Beginning with the line where "M651,435L654,455L636,458L632,438Z" appears, repeat every remaining line of the entries exactly, the last line included.

Collected data:

--- START ---

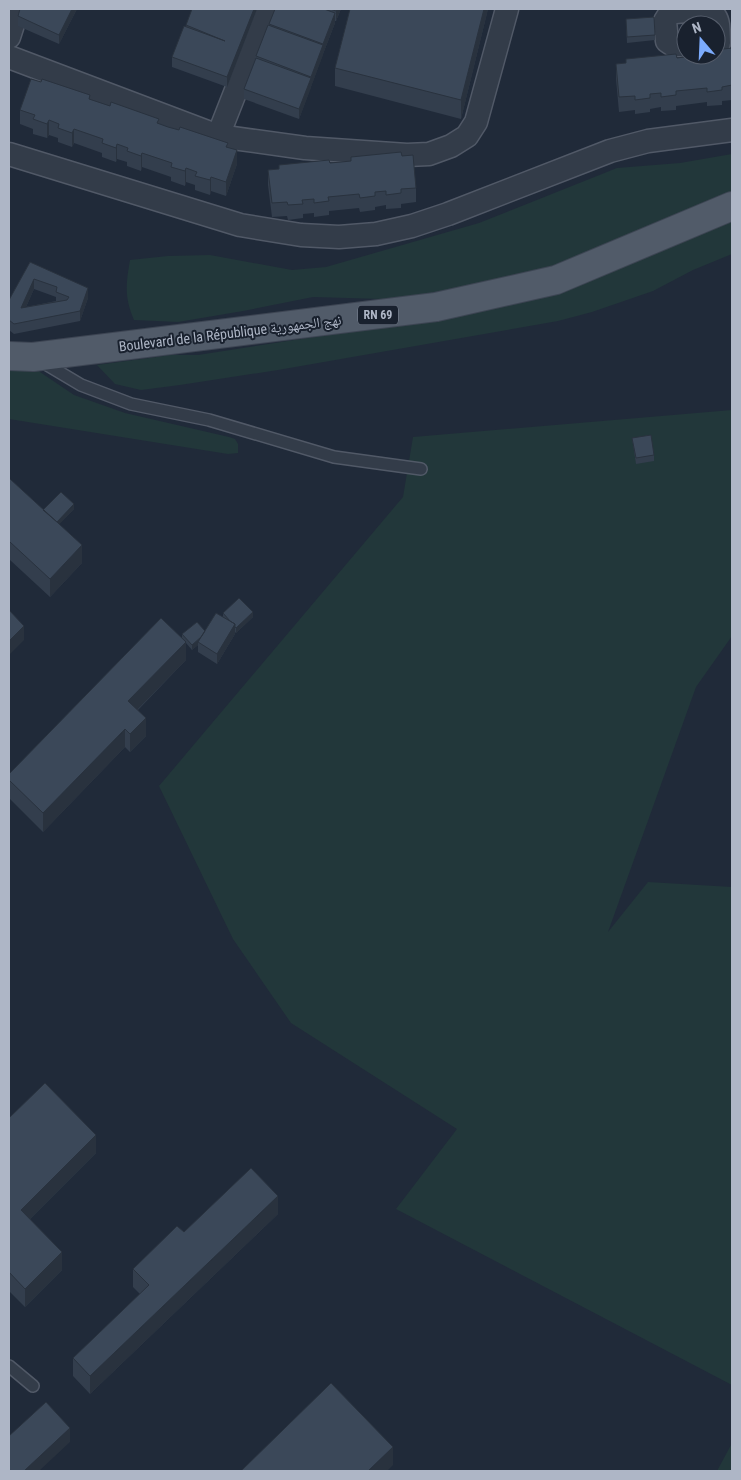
<svg xmlns="http://www.w3.org/2000/svg" width="741" height="1480" font-family="'Roboto Condensed','Noto Naskh Arabic',sans-serif">
<rect width="100%" height="100%" fill="#202a39"/>
<path fill="#22373a" d="M732,154V192L635,239L563,268L425,299H382L313,297L243,311L178,322L134,320C124,297 126,283 130,260L168,256L210,255L292,270L326,267L479,223L617,168L680,163Z
M732,222V254L693,270L653,291L592,312L558,321L278,370L180,385L141,390L115,384L97,365L171,355H198L294,340L429,321L507,304L654,254L717,225Z
M9,367L37,370L74,395L125,413L229,437L235,439L238,444V453L228,454L9,419Z
M732,410V636L696,687L608,932L648,882L732,887V1385L396,1209L457,1129L291,1023L233,939L159,786L403,497L413,437Z
M732,1443V1471H717Z"/>
<g fill="none" stroke-linecap="round" stroke-linejoin="round">
<defs>
<path id="lane" d="M39,360L81,385L131,404L209,420L334,457L421,469
M9,1366L33,1386"/>
<path id="street" d="M9,37L18,9
M686,45H673L667,41L665,21L670,13C678,11 687,11 695,11C721,10 718,22 719,43H716
M9,57L218,136L268,9
M218,136L305,148L407,155L429,154L451,146L467,136L476,122L507,9
M9,154L240,225L301,235L339,237L376,234L412,226L448,214L610,151L648,141L732,130"/>
<path id="primary" d="M9,356L33,357L436,307L556,280L732,206"/>
</defs>
<use href="#lane" stroke="#515967" stroke-width="14"/>
<use href="#street" stroke="#515967" stroke-width="25"/>
<use href="#primary" stroke="#3d4553" stroke-width="30"/>
<use href="#lane" stroke="#333c49" stroke-width="11"/>
<use href="#street" stroke="#333c49" stroke-width="22"/>
<use href="#primary" stroke="#515b69" stroke-width="28"/>
</g>
<path fill="#333e4d" fill-rule="evenodd" d="M20,9H77L59,44L18,26V16Z
M257,9L227,87L172,67V57L186,25Z
M275,9H341L336,21H335V23L323,54L299,119L244,99V89L256,56L269,25Z
M350,9H488L461,119L335,86V68Z
M626,19L655,35V40L627,43Z
M732,48V100L722,101V105L707,106V102L676,106V110L661,111V107L650,109V112L635,114V110L619,112L616,79V64L698,55Z
M90,99L228,147L237,164L226,196L211,191L210,195L195,190V185L186,182L185,186L171,181V177L142,167L141,171L127,166V162L117,159L116,162L102,157V153L74,143L72,147L58,142V138L49,135L47,138L33,134V129L20,124V110Z
M402,156L416,188V202L401,204V208L386,209V205L375,207V210L360,212L359,208L329,211V215L314,217V213L303,214V218L288,220L287,216L272,217L268,185V170Z
M30,262L88,298L80,321L14,334L9,330V300ZM34,289L56,297V301L26,307Z
M632,438L654,455V461L636,464Z
M9,478L43,510L74,509L59,524L82,563L50,597L10,560L9,562Z
M223,613L253,617L236,633L235,632V634L217,664L198,652V645L192,650L186,643V660L138,710L146,736L130,752L125,747L43,832L9,798V774L182,638V634L205,631L223,617Z
M9,1118L96,1153L30,1219L62,1270L25,1307L9,1291Z
M278,1214L90,1394L73,1376V1358L140,1294L133,1287V1269L184,1232Z"/>
<path fill="#29323e" d="M72,9H77L59,44V35Z
M254,9H257L227,87V77Z
M337,9H341L336,21V11Z
M484,9H488L461,119V100Z
M335,13V23L323,54V44Z
M323,45V55L311,87V77Z
M311,78V88L299,119V109Z
M49,120V135L47,138V124Z
M74,129V143L72,147V133Z
M117,144V159L116,162V148Z
M237,150V164L226,196V182Z
M142,153V167L141,171V156Z
M186,168V182L185,186V171Z
M211,177V191L210,195V180Z
M34,279V289L21,318V308Z
M88,288V298L80,321V311Z
M74,504V509L51,533V528Z
M10,542V560L9,562V543Z
M82,545V563L50,597V579Z
M253,612V617L236,633V628Z
M235,624V634L217,664V654Z
M24,626V640L9,655V641Z
M207,633L198,642V645L192,650V645Z
M186,642V660L128,719V701Z
M146,718V736L130,752V734Z
M125,729V747L43,832V813Z
M96,1135V1153L21,1228V1210Z
M278,1196V1214L90,1394V1376Z
M62,1252V1270L25,1307V1289Z
M70,1428V1442L39,1471H24Z
M393,1447V1465L387,1471H368Z"/>
<path fill="#3b4859" stroke="#29323e" fill-rule="evenodd" d="M20,9H72L59,35L18,16Z
M192,9H254L227,77L172,57L184,26L225,41L186,25Z
M275,9H324L335,13L323,44L269,24Z
M330,9H337L336,11Z
M350,9H484L461,100L335,68Z
M654,17L655,35L627,37L626,19Z
M268,25L323,45L311,77L256,56Z
M732,48V85L722,87V90L707,92V88L676,91V95L661,97V93L650,94V98L635,100V96L619,97L616,64L626,63V59L676,54L677,58L699,55H716V50Z
M256,58L311,78L299,109L244,89Z
M31,79L41,82L42,79L90,95L89,99L110,106L111,102L159,119L157,123L168,127L179,130L180,127L228,143L226,147L237,150L226,182L211,177L210,180L195,176L197,172L186,168L185,171L171,167L172,163L142,153L141,156L127,151L128,148L117,144L116,148L102,143L103,139L74,129L72,133L58,128L59,124L49,120L47,124L33,119L35,115L20,110Z
M401,152L402,156L413,155L416,188L401,189V193L386,195V191L375,192V196L360,198L359,194L328,197L329,201L314,203V199L302,200L303,204L288,205L287,202L272,203L268,170L279,169V165L329,160L330,163L341,162L351,161V157Z
M30,262L88,288L80,311L14,324L9,320V300ZM34,279L57,287L56,292L69,297L67,300L21,308Z
M651,435L654,455L636,458L632,438Z
M9,478L82,545L50,579L10,542L9,543Z
M61,492L74,504L57,522L43,510Z
M239,598L253,612L236,628L235,627V624L230,621L223,613Z
M9,610L24,626L9,641Z
M216,613L235,624L217,654L198,642Z
M161,618L186,642L128,701L146,718L130,734L125,729L43,813L9,780V774Z
M197,622L205,631L201,637L192,645L182,634Z
M45,1083L96,1135L21,1210L62,1252L25,1289L9,1272V1118Z
M251,1168L278,1196L90,1376L73,1358L149,1285L133,1269L177,1226L184,1232Z
M331,1383L393,1447L368,1471H241Z
M46,1402L70,1428L24,1471H9V1436Z"/>
<g text-anchor="middle" dominant-baseline="central" stroke-width="4" stroke-linejoin="round" paint-order="stroke">
<rect fill="#19212e" stroke="#818998" stroke-width="1" x="358" y="305.5" width="40" height="19" rx="4"/>
<g font-size="12" font-weight="bold" fill="#aeb6c6">
<text x="378" y="315">RN 69</text>
</g>
<g font-size="14" fill="#aeb6c6" stroke="#19212e">
<text transform="translate(230 333) rotate(-7)">Boulevard de la République نهج الجمهورية</text>
</g>
</g>
<rect width="741" height="1480" fill="none" stroke="#aeb6c6" stroke-width="20"/>
<g transform="translate(701 40) rotate(341)"><circle r="24" fill="#19212e" stroke="#555d6b"/>
<path d="M0-4L9 19L0 12L-9 19Z" fill="#7cabfc"/>
<text y="-8" font-size="14" font-weight="bold" text-anchor="middle" fill="#aeb6c6">N</text>
</g>
</svg>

--- END ---

> [YOUR RESPONSE]:
M651,435L654,455L636,458L632,438Z
M9,478L82,545L50,579L10,542L9,543Z
M61,492L74,504L57,522L43,510Z
M239,598L253,612L236,628L235,627V624L230,621L223,613Z
M9,610L24,626L9,641Z
M216,613L235,624L217,654L198,642Z
M161,618L186,642L128,701L146,718L130,734L125,729L43,813L9,780V774Z
M197,622L205,631L201,637L192,645L182,634Z
M45,1083L96,1135L21,1210L62,1252L25,1289L9,1272V1118Z
M251,1168L278,1196L90,1376L73,1358L149,1285L133,1269L177,1226L184,1232Z
M331,1383L393,1447L368,1471H241Z
M46,1402L70,1428L24,1471H9V1436Z"/>
<g text-anchor="middle" dominant-baseline="central" stroke-width="4" stroke-linejoin="round" paint-order="stroke">
<rect fill="#19212e" stroke="#818998" stroke-width="1" x="358" y="305.5" width="40" height="19" rx="4"/>
<g font-size="12" font-weight="bold" fill="#aeb6c6">
<text x="378" y="315">RN 69</text>
</g>
<g font-size="14" fill="#aeb6c6" stroke="#19212e">
<text transform="translate(230 333) rotate(-7)">Boulevard de la République نهج الجمهورية</text>
</g>
</g>
<rect width="741" height="1480" fill="none" stroke="#aeb6c6" stroke-width="20"/>
<g transform="translate(701 40) rotate(341)"><circle r="24" fill="#19212e" stroke="#555d6b"/>
<path d="M0-4L9 19L0 12L-9 19Z" fill="#7cabfc"/>
<text y="-8" font-size="14" font-weight="bold" text-anchor="middle" fill="#aeb6c6">N</text>
</g>
</svg>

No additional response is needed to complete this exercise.